Aus der Nacht

Tag Drei der Katzenvergesellschaftung läuft ganz gut – weniger Geknurre und Gefauche, langsame Annäherung. Ich beginne die ganze Sache verhalten optimistisch zu betrachten.
Überhaupt bricht sich ein ziemlich unkaputtbares Naturell wieder Bahn. Sogar die Frage, ob man vielleicht etwas ungerecht wird, wenn man sehr down ist, ist erlaubt. Nichtsdesto – besser verstanden und weniger belastet zu werden wäre schön.

Am Abend ein Treffen mit einem Freund, das mir richtig gut tut. In einem ruhigen Zimmer sitzen – mit einer Spitzenaussicht – und sich gegenseitig erzählen, was in den fünf Monaten passiert ist, wie man sich dabei gefühlt hat, mit welchen Plänen, Träumen, Wünschen man sich trägt, wo Haken und Ösen waren. Dabei die volle Konzentration auf das Gespräch, kein Computer/Tablet etc. auf dem Tisch, kein Fernseher – nur wir beide, das Reden und das Zuhören.

Diese Woche werde ich mich noch auf das katzige Leben konzentrieren, nächste Woche packe ich dann dem Löwen in die Mähne und rede mit dem Schimpansenamt.

4 Kommentare

  1. Hui, nach nur 3 Tagen wirds schon besser, ich staune (und freue mich mit)
    Wir haben nach 3 Monaten noch tägliches knurren und fauchen, auch wenns seltener und leiser geworden ist (wobei heute wieder einer der schlechteren Tage war, an dem Elsa wieder häufig sicherheitshalber unters Buffet geflohen ist, ohne erst eine Attacke abzuwarten)

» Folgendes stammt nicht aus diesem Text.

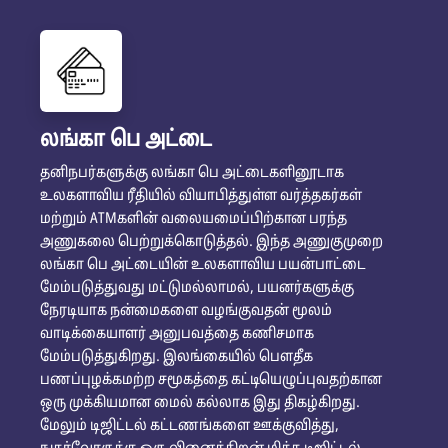
லங்கா பெ அட்டை
தனிநபர்களுக்கு லங்கா பெ அட்டைகளினூடாக
உலகளாவிய ரீதியில் வியாபித்துள்ள வர்த்தகர்கள்
மற்றும் ATMகளின் வலையமைப்பிற்கான பரந்த
அணுகலை பெற்றுக்கொடுத்தல். இந்த அணுகுமுறை
லங்கா பெ அட்டையின் உலகளாவிய பயன்பாட்டை
மேம்படுத்துவது மட்டுமல்லாமல், பயனர்களுக்கு
நேரடியாக நன்மைகளை வழங்குவதன் மூலம்
வாடிக்கையாளர் அனுபவத்தை கணிசமாக
மேம்படுத்துகிறது. இலங்கையில் பௌதீக
பணப்புழக்கமற்ற சமூகத்தை கட்டியெழுப்புவதற்கான
ஒரு முக்கியமான மைல் கல்லாக இது திகழ்கிறது.
மேலும் டிஜிட்டல் கட்டணங்களை ஊக்குவித்து,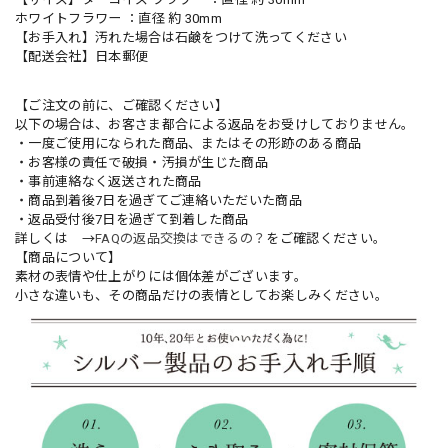
ホワイトフラワー ：直径 約 30mm
【お手入れ】汚れた場合は石鹸をつけて洗ってください
【配送会社】日本郵便
【ご注文の前に、ご確認ください】
以下の場合は、お客さま都合による返品をお受けしておりません。
・一度ご使用になられた商品、またはその形跡のある商品
・お客様の責任で破損・汚損が生じた商品
・事前連絡なく返送された商品
・商品到着後7日を過ぎてご連絡いただいた商品
・返品受付後7日を過ぎて到着した商品
詳しくは →
FAQの返品交換はできるの？
をご確認ください。
【商品について】
素材の表情や仕上がりには個体差がございます。
小さな違いも、その商品だけの表情としてお楽しみください。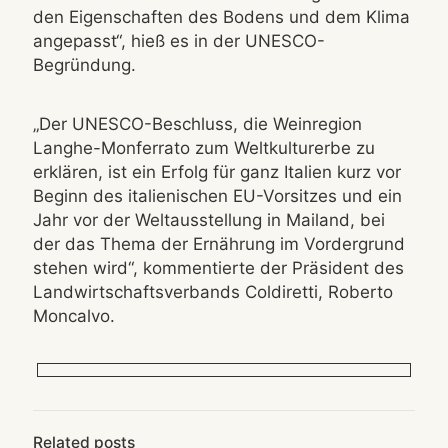
den Eigenschaften des Bodens und dem Klima
angepasst“, hieß es in der UNESCO-
Begründung.
„Der UNESCO-Beschluss, die Weinregion
Langhe-Monferrato zum Weltkulturerbe zu
erklären, ist ein Erfolg für ganz Italien kurz vor
Beginn des italienischen EU-Vorsitzes und ein
Jahr vor der Weltausstellung in Mailand, bei
der das Thema der Ernährung im Vordergrund
stehen wird“, kommentierte der Präsident des
Landwirtschaftsverbands Coldiretti, Roberto
Moncalvo.
Related posts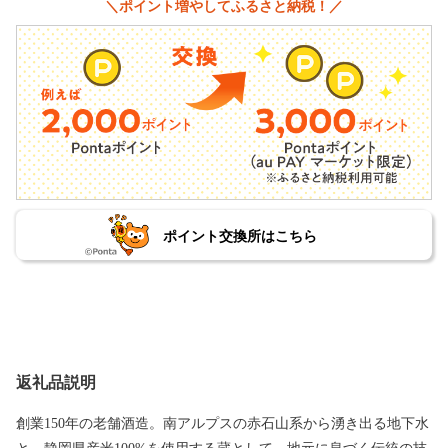
＼ポイント増やしてふるさと納税！／
ポイント交換所はこちら
返礼品説明
創業150年の老舗酒造。南アルプスの赤石山系から湧き出る地下水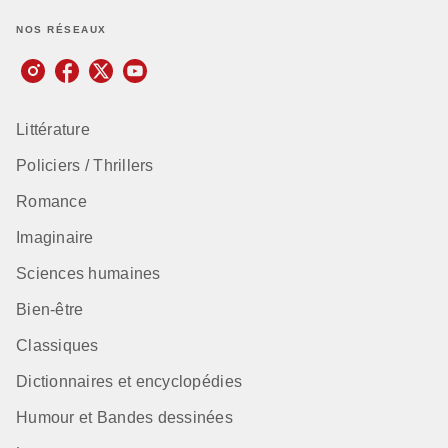
NOS RÉSEAUX
Littérature
Policiers / Thrillers
Romance
Imaginaire
Sciences humaines
Bien-être
Classiques
Dictionnaires et encyclopédies
Humour et Bandes dessinées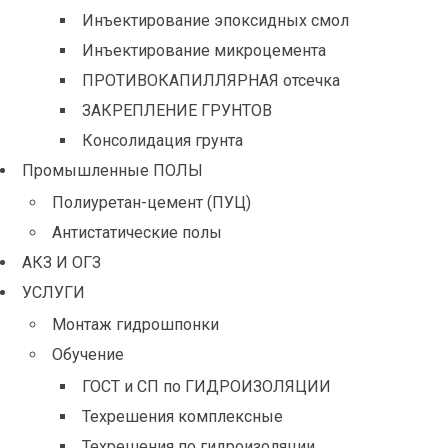
Инъектирование эпоксидных смол
Инъектирование микроцемента
ПРОТИВОКАПИЛЛЯРНАЯ отсечка
ЗАКРЕПЛЕНИЕ ГРУНТОВ
Консолидация грунта
Промышленные ПОЛЫ
Полиуретан-цемент (ПУЦ)
Антистатические полы
АКЗ И ОГЗ
УСЛУГИ
Монтаж гидрошпонки
Обучение
ГОСТ и СП по ГИДРОИЗОЛЯЦИИ
Техрешения комплексные
Техрешения по гидроизоляции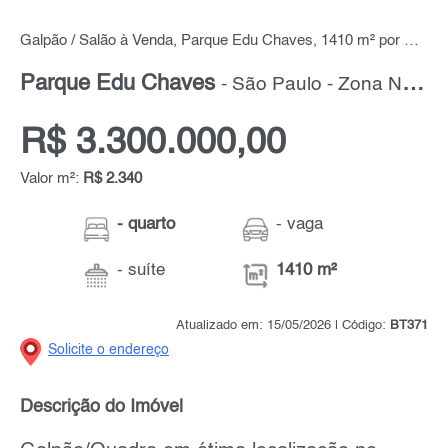
Galpão / Salão à Venda, Parque Edu Chaves, 1410 m² por R$ 3.300.000,00
Parque Edu Chaves
- São Paulo - Zona Norte
R$ 3.300.000,00
Valor m²:
R$ 2.340
- quarto
- vaga
- suíte
1410 m²
Atualizado em: 15/05/2026 | Código:
BT371
Solicite o endereço
Descrição do Imóvel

    1. Ich bin auch eher verblüfft. Schlafen mag Merlin lieber fern von den anderen, behält aber die Ruhe, wenn einer der beiden anderen in der Wohnküche auftaucht. Am Tage bewegt man sich allerseits umeinander, in der Regel ohne Gefauche, gefüttert werden alle in der Küche, ebenfalls friedlich. Ich lauere jetzt auf den Tag, an dem sich Merlin das Wohnzimmer erschließt, von Nächten mit drei Katzen im Bett ganz abgesehen … :)

      1. Toll!
        So hatte ich mir das auch vorgestellt (weil ichs von früher genau so kannte, nur meine beiden Kater zuvor hatten ja ein schlimmes Theater veranstaltet, aber ich dachte da ja noch, es läge an “2 Kater” und war mit Kater und Katze sehr zuversichtlich gewesen; leider kam es anders – da es bei Euch ja deutlich weniger Ausweichmöglichkeiten gibt finde ich super, daß die Deinen das so gut hinkriegen!

        1. Ich fürchte, das hat sehr viel mit meiner gespannten Aufmerksamkeit zu tun :) Jedenfalls halten die mich ganz schön in Atem. Ganz rund ist es auch noch nicht, aber ich denke, das wird besser, wenn der Balkon neu eingenetzt ist und ich den kleinen Kater auch nach draußen lassen kann.
          Ich kann’s nur immer wieder sagen: Man tut sich schon ‘was an … grins.
          Bei euch scheint es sich aber doch auch einzuspielen, oder täuscht der Eindruck?